Respaldó, como muchos liberales, el mandato de Rafael Reyes, uno de los más progresistas que ha tenido el país, y con decisión aceptó participar en ese gobierno tan bien intencionado y tan poco comprendido. Restrepo, como hombre de trabajo y acción, ajeno al morbo del sectarismo y preocupado en todo momento por el bien de la patria, se sentía identificado por completo con la bandera de Reyes: “Menos política y más administración”.
‘Ñito’ poseía una personalidad polifacética. Su afinidad con el campo lo llevó a emplearse, tras cursar los estudios primarios en la escuela de su pueblo, como jornalero de una mina en Titiribí, durante dieciocho meses. Allí aprendió, más que el laboreo en los socavones, a formar su carácter. Tal vez su sentido de observación y su profunda sensibilidad humana le vendrían de ese oficio rudo. En sus comienzos estudiantiles dejó rastros de su temperamento inquieto y de su espíritu rebelde. En los predios universitarios descolló como fulgurante agitador y agudo expositor de ideas.
Como escritor múltiple, impuso un estilo castizo, desenvuelto y ameno, y a veces mordaz. Fue fundador de varios periódicos y columnista de prestigio. Su obra está representada en cerca de treinta libros de variada índole. El más famoso, El cancionero antioqueño. Y el más punzante, Sombras chinescas. Manejaba el fino sarcasmo y el repentismo deslumbrante, en prosa o en poesía, como un estilete mortal contra sus contendores.
Volteriano y anticlerical, sus intervenciones en la vida pública eran demoledoras. Admiraba a Cristo como uno de los grandes reformadores de la humanidad y arremetía contra los falsos sacerdotes que tergiversaban sus enseñanzas. Todos estos campos los manejaba con inteligencia portentosa, de la que brotaban chispas de ingenio.
Alirio Gómez Picón es autor de la mejor biografía que se ha escrito sobre Restrepo, publicada por el Banco de Occidente en 1974. También he leído sobre él densos ensayos salidos de la pluma docta de Luis Eduardo Nieto Caballero. Tan selecto material me ha servido para revivir esta figura seductora, que el paso del tiempo ha preservado en toda su dimensión histórica.

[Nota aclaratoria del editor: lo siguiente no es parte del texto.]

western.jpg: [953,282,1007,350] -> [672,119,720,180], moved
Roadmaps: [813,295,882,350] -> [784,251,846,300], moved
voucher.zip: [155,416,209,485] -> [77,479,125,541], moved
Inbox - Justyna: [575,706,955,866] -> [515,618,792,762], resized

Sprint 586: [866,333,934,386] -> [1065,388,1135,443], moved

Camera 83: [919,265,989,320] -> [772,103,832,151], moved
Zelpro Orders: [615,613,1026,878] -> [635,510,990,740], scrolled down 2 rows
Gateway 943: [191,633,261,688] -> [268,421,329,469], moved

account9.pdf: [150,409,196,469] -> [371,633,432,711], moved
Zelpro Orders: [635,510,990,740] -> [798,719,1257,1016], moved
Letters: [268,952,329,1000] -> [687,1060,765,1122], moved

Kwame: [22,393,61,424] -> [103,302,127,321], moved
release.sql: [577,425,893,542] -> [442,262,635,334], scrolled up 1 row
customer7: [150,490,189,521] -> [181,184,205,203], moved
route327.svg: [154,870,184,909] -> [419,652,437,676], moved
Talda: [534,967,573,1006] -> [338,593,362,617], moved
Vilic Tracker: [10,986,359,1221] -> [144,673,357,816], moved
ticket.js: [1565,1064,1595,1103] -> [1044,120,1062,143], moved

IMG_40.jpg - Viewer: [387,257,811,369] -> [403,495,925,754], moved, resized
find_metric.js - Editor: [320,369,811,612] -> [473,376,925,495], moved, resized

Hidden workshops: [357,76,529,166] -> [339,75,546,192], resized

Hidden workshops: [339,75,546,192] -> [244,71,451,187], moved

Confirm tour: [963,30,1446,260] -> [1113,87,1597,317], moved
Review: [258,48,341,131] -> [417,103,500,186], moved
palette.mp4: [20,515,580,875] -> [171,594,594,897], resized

El último servicio que el personaje, entonces diplomático, le prestó al país, fue en Suiza. De allí viajó a Barcelona (España), en marzo de 1933, afectado por severa dolencia, y se encontró con su viejo amigo Carlos Villafañe. Tres días después moría en una clínica, asistido por una monja ocasional. El doctor Eduardo Santos dispuso que el cadáver fuera embalsamado y traído a Colombia. El barco Magallanes surcó los mares con los restos ilustres. Hoy, un callado monumento recuerda en el Cementerio Central de Bogotá el nombre de este gran colombiano.
El Espectador, Bogotá, 20 de marzo de 2003.